To detect the exact effect of NOXA in fibroblast apoptosis, we used lentiviral infection to downregulate NOXA expression to confirm that NOXA is required for HCPT-induced apoptosis in fibroblasts. The levels of NOXA expression revealed from Western blot analysis showed that we knocked down NOXA in the fibroblast lines successfully. NOXA knockdown increased the expression of Bcl-2 and decreased the expression of cleaved PARP and Bax (Fig. 3A). Also, in accordance with the results above, the rate of fibroblast apoptosis that was detected by TUNEL assay was decreased in the NOXA knockdown cells. What is more, the increased expression of NOXA, cleaved PARP and Bax indicated by Western blot analysis and the increased apoptotic rate detected by TUNEL assay, which occurred after HCPT treatment, were partially decreased by NOXA knockdown (Figs. 3B and 3C). Taken together, these results indicate that NOXA played a crucial role in HCPT-induced fibroblast apoptosis.
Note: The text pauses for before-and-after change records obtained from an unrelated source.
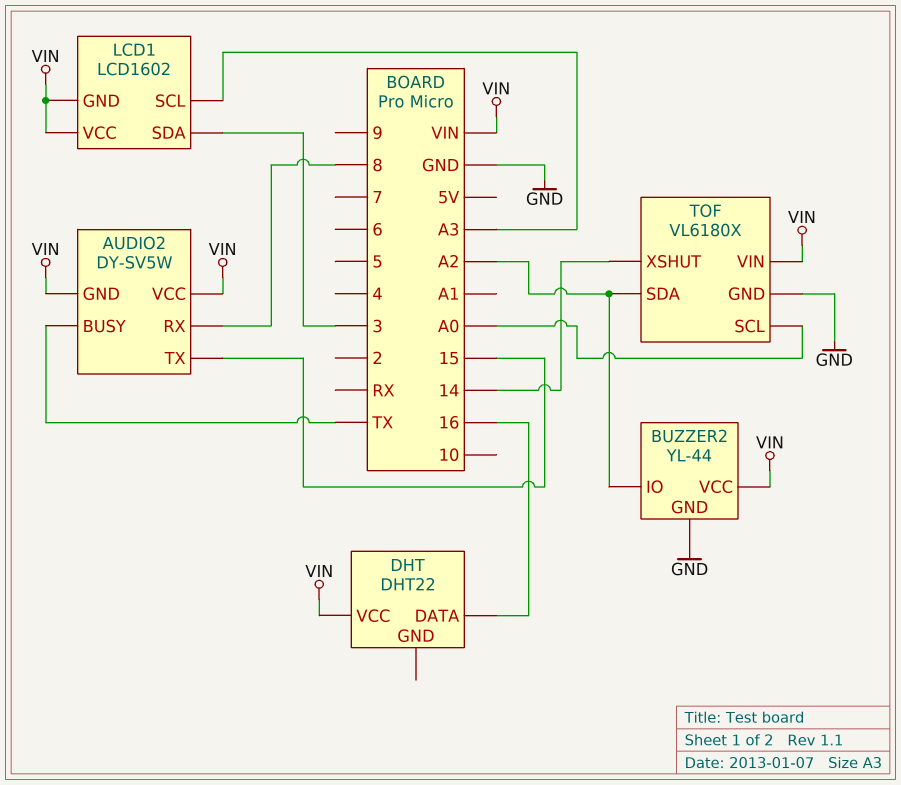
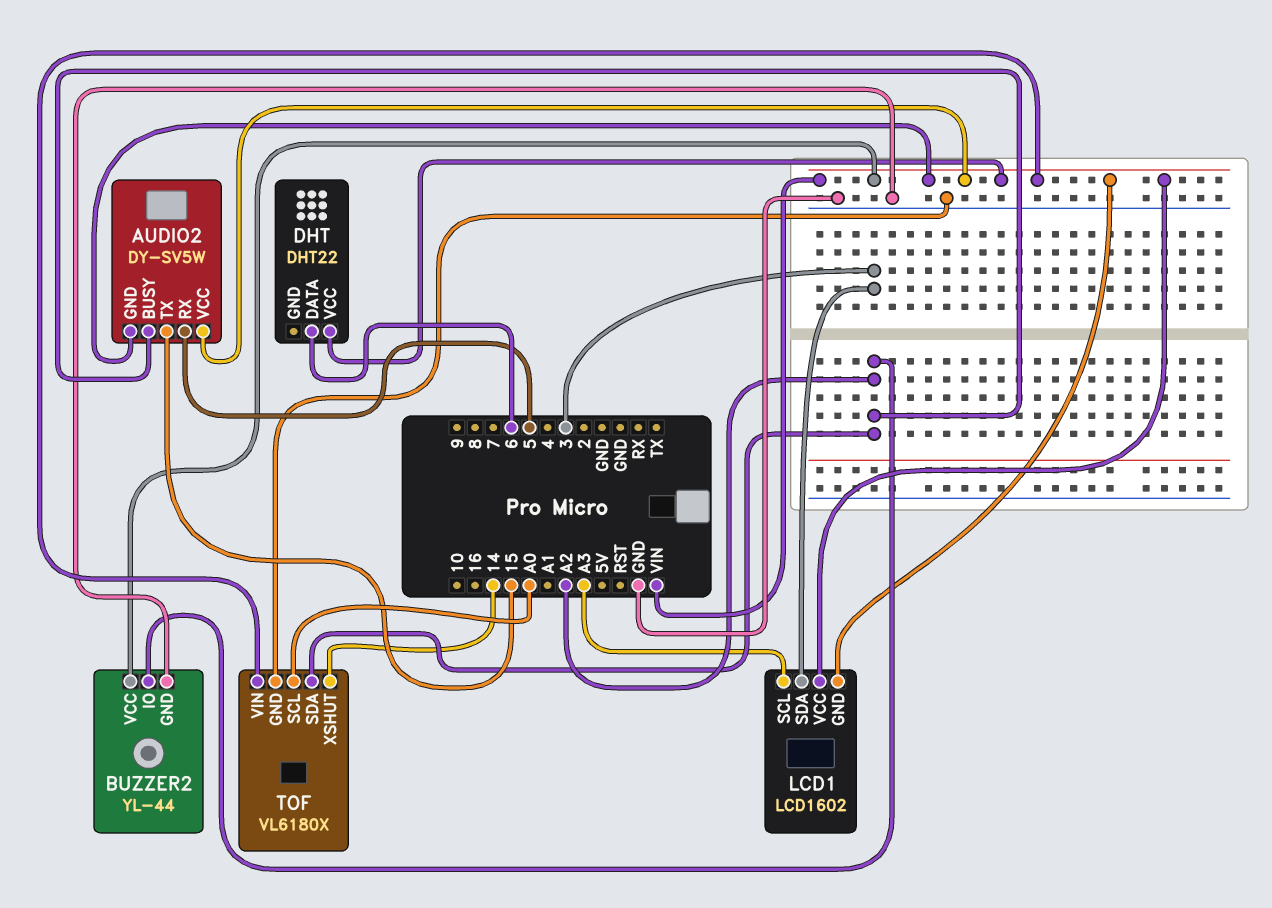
AUDIO2 pin BUSY: TX -> A2
AUDIO2 pin RX: 8 -> 5
DHT pin DATA: 16 -> 6

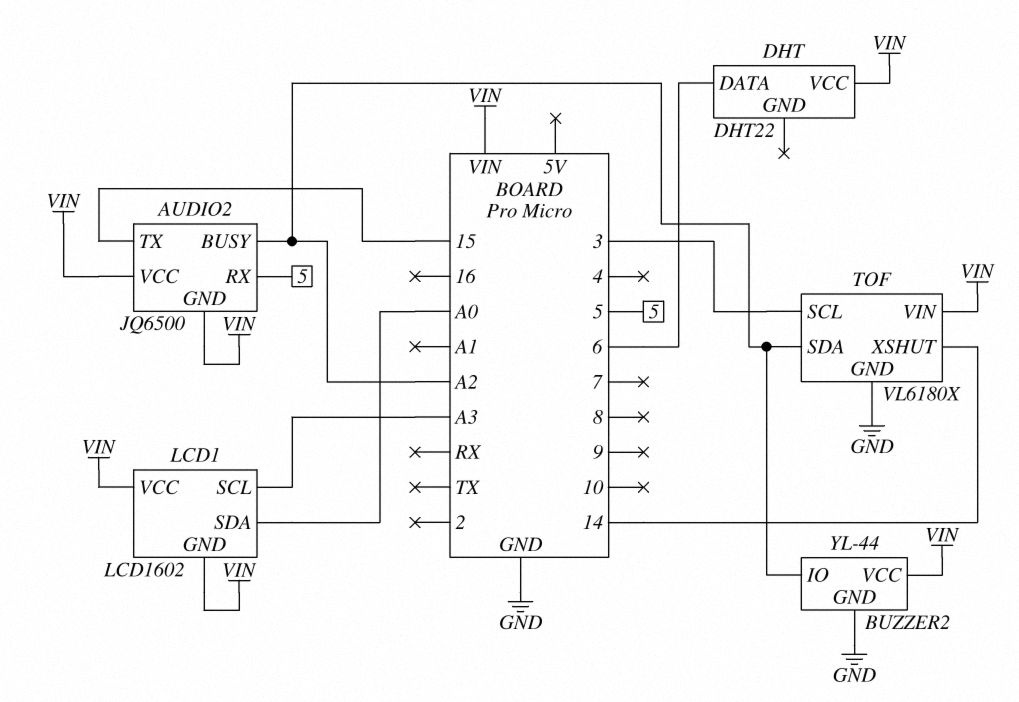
AUDIO2: DY-SV5W -> JQ6500
LCD1 pin SDA: 3 -> A0
TOF pin SCL: A0 -> 3

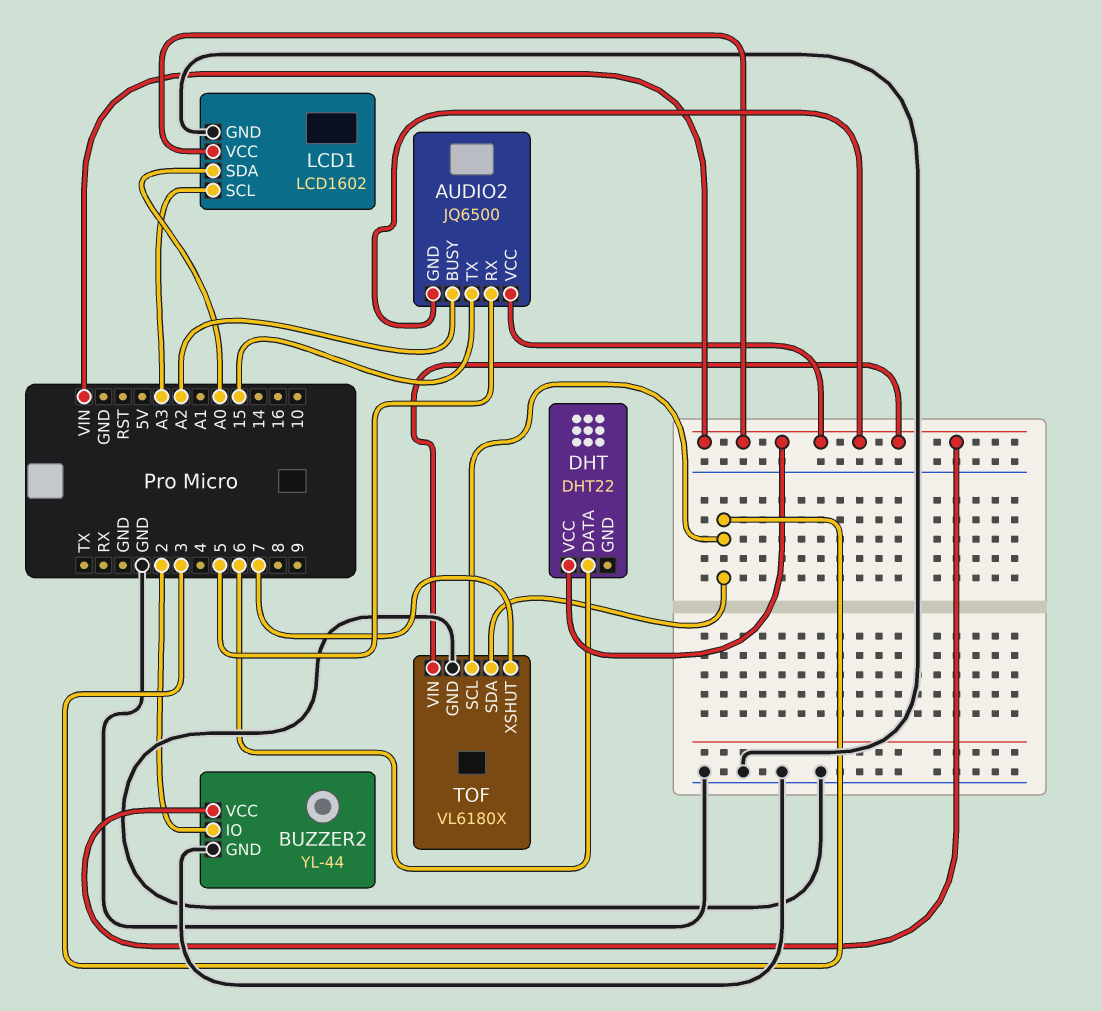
BUZZER2 pin IO: A2 -> 2
LCD1 pin GND: VIN -> GND
TOF pin SDA: A2 -> 3
TOF pin XSHUT: 14 -> 7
Macroscopic evaluation of epidural fibrosis

To explore the effect of HCPT on epidural fibrosis, laminectomy models were performed and evaluated. The results of epidural fibrosis were detected via macroscopic observation and graded according to the Rydell classification; the analysis showed that Rydell grade 3 existed in all of the control group rats. Grade 0, 1 and 2 were found in the HCPT-treated groups (Table 1). In the control group, thick and extensive adhesions were found around the dura mater, and it was difficult to remove the adhesions. In the 0.05 and 0.1 mg/ml HCPT-treated groups, weak or moderate adhesions were found around the dura mater, and the adhesions were easily dissected. However, in the 0.2 mg/ml HCPT-treated group, there were few adhesions around the dura mater, and the adhesions were easily removed without bleeding.

Hydroxyproline content (HPC) analysis

HPC analysis was used to detect the amount of collagen in the scar tissue. As shown in Fig. 4, the HPC in the HCPT-treated groups of 0.2 mg/ml, 0.1 mg/ml, 0.05 mg/ml, and the saline-treated group, were 25.78 ± 1.96, 31.21 ± 1.93, 42.82 ± 3.44 and 55.05 ± 4.43 µg/mg, respectively. The HPC levels in the HCPT-treated groups were less than that in the control group (P < 0.05). And the decrease of HPC was in a dose-dependent manner.

The effect of HCPT on epidural fibrosis in rats

To detect the effect of HCPT on reducing epidural fibrosis, histopathological evaluation was performed according to the scoring system of epidural fibrosis and epidural cell density. As shown in Figs. 5 and 6, thick epidural fibrosis with extensive adhesions to dura mater was found in the laminectomy sites of the control group; also, a particularly large number of fibroblasts were found in the scar tissue. Moderate epidural fibrosis was observed and fibroblasts were decreased around the laminectomy sites in the 0.05 mg/ml and 0.1 mg/ml HCPT-treated group compared with the control group. In contrast, little epidural fibrosis with fewer fibroblasts was found in the laminectomy sites of the 0.2 mg/ml HCPT-treated group. All of these results showed that the degree of epidural fibrosis in the HCPT-treated group occurred in a dose-dependent manner (Fig. 7).

HCPT induced fibroblast apoptosis of rats

To confirm whether HCPT could induce apoptosis in rat fibroblasts, the TUNEL assay was used. As shown in Fig. 8, few TUNEL-positive fibroblasts were found in the control group. After HCPT treatment, the number of TUNEL-positive fibroblasts was increased, which occurred in a dose-dependent manner.

The effect of HCPT on NOXA expression in epidural tissue in rats

To confirm whether HCPT could affect NOXA expression in epidural tissue in rats, immunohistochemical staining was performed. As shown in Fig. 9, we found that HCPT could increase NOXA expression in the epidural tissue in rats. Moreover, with the increased concentration of HCPT, the expression of NOXA also gradually increased. All of these results suggested that HCPT treatment could increase NOXA expression in the epidural tissue of rats.